A última a votar, a presidente do STF, ministra Ellen Gracie, também entendeu que as relações de consumo nas atividades bancárias devem ser protegidas pelo CDC. O placar do julgamento definitivo da ADI ficou assim: votaram pela improcedência do pedido formulado pela Consif os ministros Néri da Silveira (aposentado), Eros Grau, Carlos Ayres Britto, Joaquim Barbosa, Sepúlveda Pertence, Cezar Peluso, Marco Aurélio, Celso de Mello e Ellen Gracie. Ficaram parcialmente vencidos os ministros Carlos Velloso (aposentado), relator, e Nelson Jobim (aposentado).

Histórico

No início do julgamento, em abril de 2002, votaram o ministro-relator da ADI, Carlos Velloso (aposentado) e Néri da Silveira (aposentado). Ambos consideraram constitucional a aplicação das regras do CDC aos contratos bancários. Velloso entendeu que o CDC não contraria as normas que regulam o Sistema Financeiro e deve ser aplicado às atividades bancárias. No entanto, disse que o Código não se aplica à regulação da taxa dos juros reais nas operações bancárias, bem como a sua fixação em 12% (doze por cento) ao ano.

Essa matéria, segundo entendeu Velloso, é exclusiva do Sistema Financeiro Nacional e deve ser regulada por lei complementar. Nesse sentido, deu interpretação conforme a Constituição ao parágrafo 2º do artigo 3º da Lei 8.078/90 (CDC). Já o ministro Néri da Silveira julgou totalmente improcedente o pedido formulado pela Consif.

Em fevereiro deste ano, a ação entrou novamente na pauta, ocasião em que votou o então presidente do STF, ministro Nelson Jobim (aposentado), proferindo voto-vista. Jobim acompanhou o entendimento do ministro Carlos Velloso, no sentido de julgar procedente em parte o pedido. Ele diferenciou as operações bancárias dos serviços bancários e concluiu que, no caso destes, deverá ser aplicado o CDC.

Na continuação do julgamento no dia 04 de maio, o ministro Eros Grau decidiu acompanhar o ministro Néri da Silveira (aposentado) e julgou improcedente o pedido formulado na ADI. Grau argumentou que “a relação entre banco e cliente é, nitidamente, uma relação de consumo”. O ministro acrescentou que é “consumidor, inquestionavelmente, toda pessoa física ou jurídica que utiliza, como destinatário final, atividade bancária, financeira e de crédito”.
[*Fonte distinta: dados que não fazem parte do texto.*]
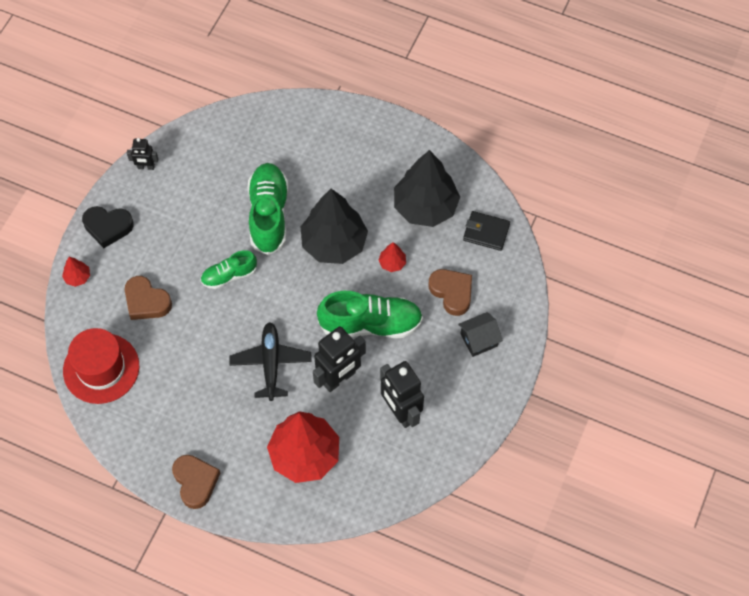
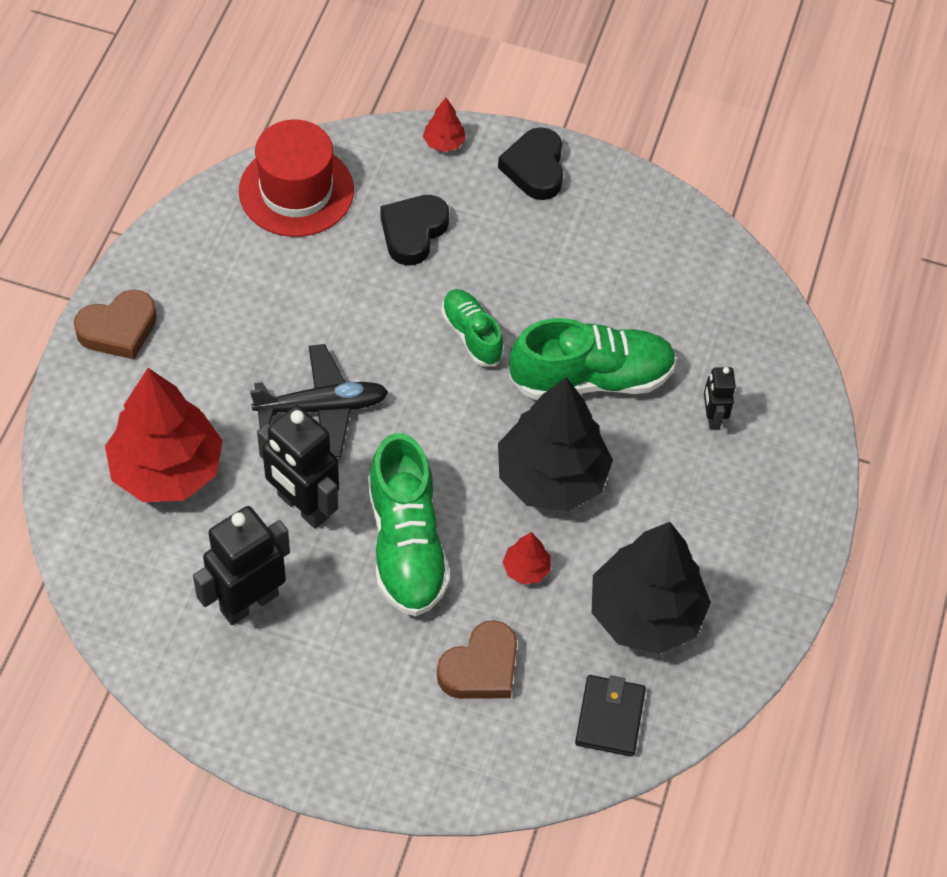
camera: 80 degrees right, 5 degrees down
(146, 167) = (650, 203): black robot -> black robot (712, 417)
(146, 301) = (413, 232): brown heart -> black heart
(479, 340) = (393, 717): black house -> none

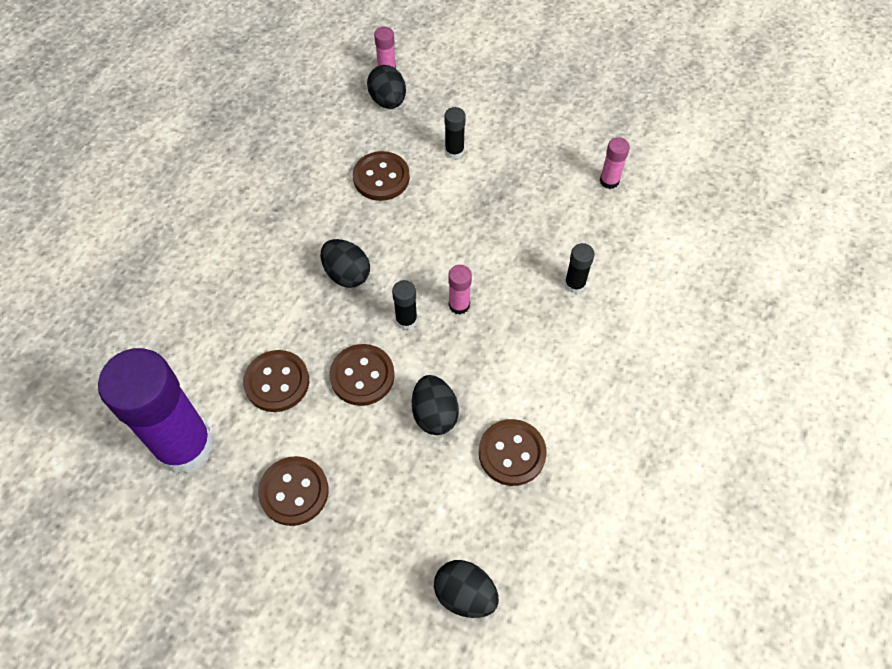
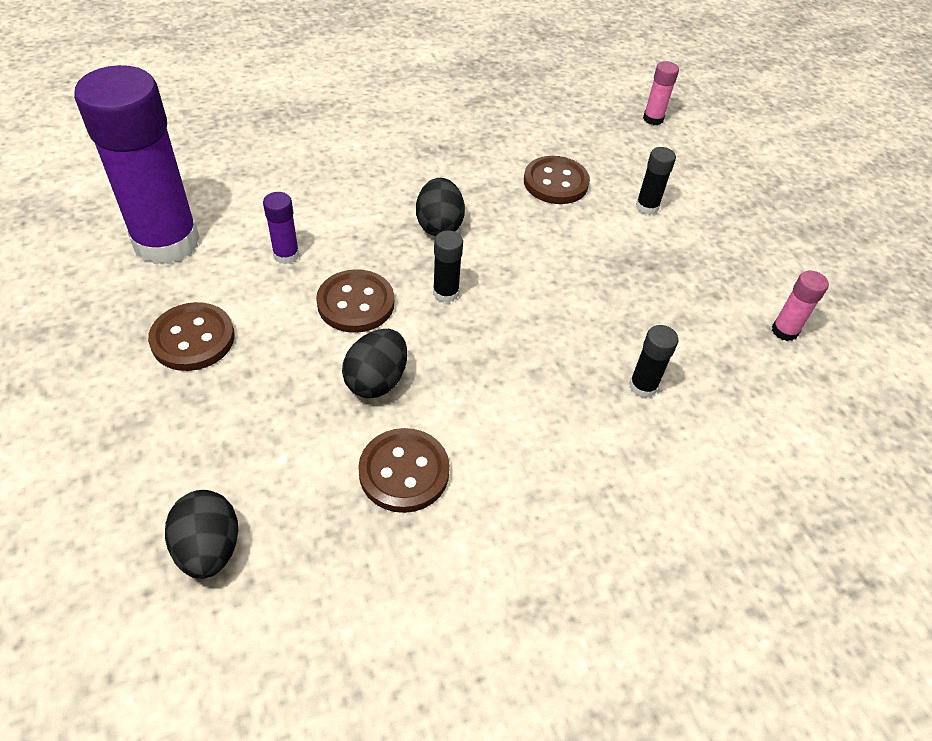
camera: 40 degrees right, 10 degrees down
(277, 382) = (286, 255): brown button -> purple glue stick
(388, 101) = (629, 137): black egg -> none
(459, 305) = (507, 317): pink glue stick -> none

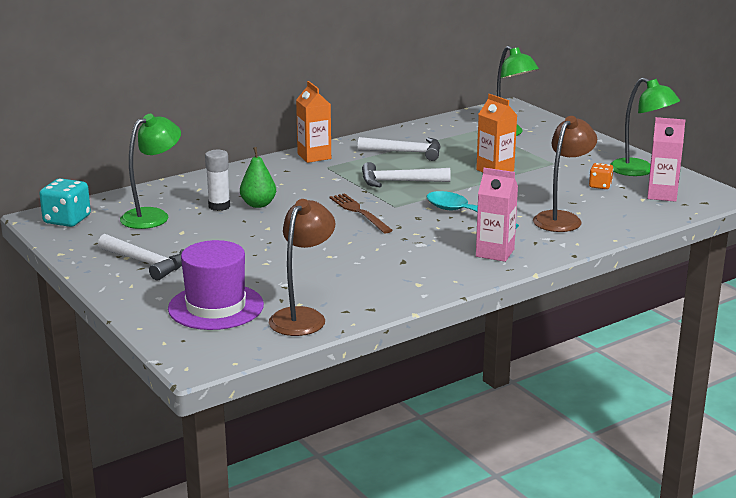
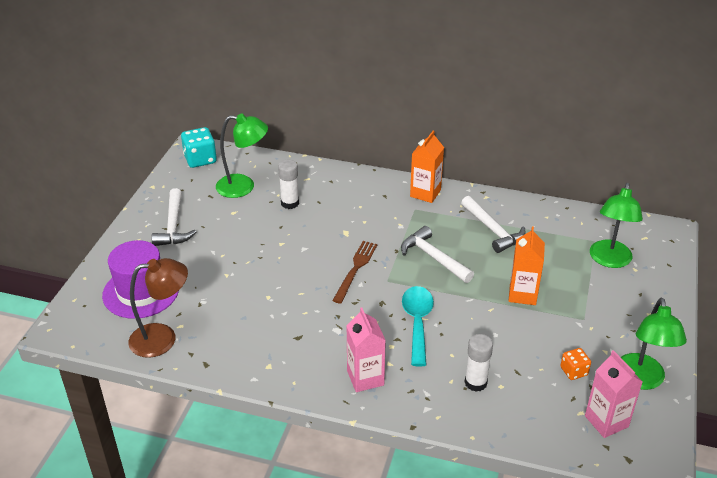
camera: 50 degrees right, 15 degrees up
(258, 204) = (313, 217): green pear -> none
(562, 218) = (475, 382): brown lamp -> white glue stick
Assim, Eros Grau não acolheu a distinção feita pelo ministro Nelson Jobim entre “operações bancárias”, às quais não caberiam as regras do CDC e “serviços bancários” sujeitos à aplicação do Código. Eros observou, no entanto, que o Banco Central deve continuar a exercer “o controle e revisão de eventual abusividade, onerosidade excessiva ou outras distorções na composição contratual da taxa de juros, no que tange ao quanto exceda a taxa base [de juros].”

Em seguida, votou o ministro Joaquim Barbosa que também entendeu que o pedido formulado pela Consif é improcedente. Para o ministro, não existe inconstitucionalidade a ser pronunciada no parágrafo 2º do artigo 3º do CDC. “São normas plenamente aplicáveis a todas as relações de consumo, inclusive aos serviços prestados pelas entidades do sistema financeiro”, completou.

O mesmo entendimento foi adotado pelos ministros Carlos Ayres Britto e Sepúlveda Pertence que, após o pedido de vista de Cezar Peluso, decidiu antecipar o voto. Ao votar, o ministro Pertence observou que após a revogação do parágrafo 3º do artigo 192 da Constituição Federal pela Emenda 40/2003, o voto do ministro Carlos Velloso “perdeu a sua base positiva”. O dispositivo limitava a taxa anual de juros a 12%.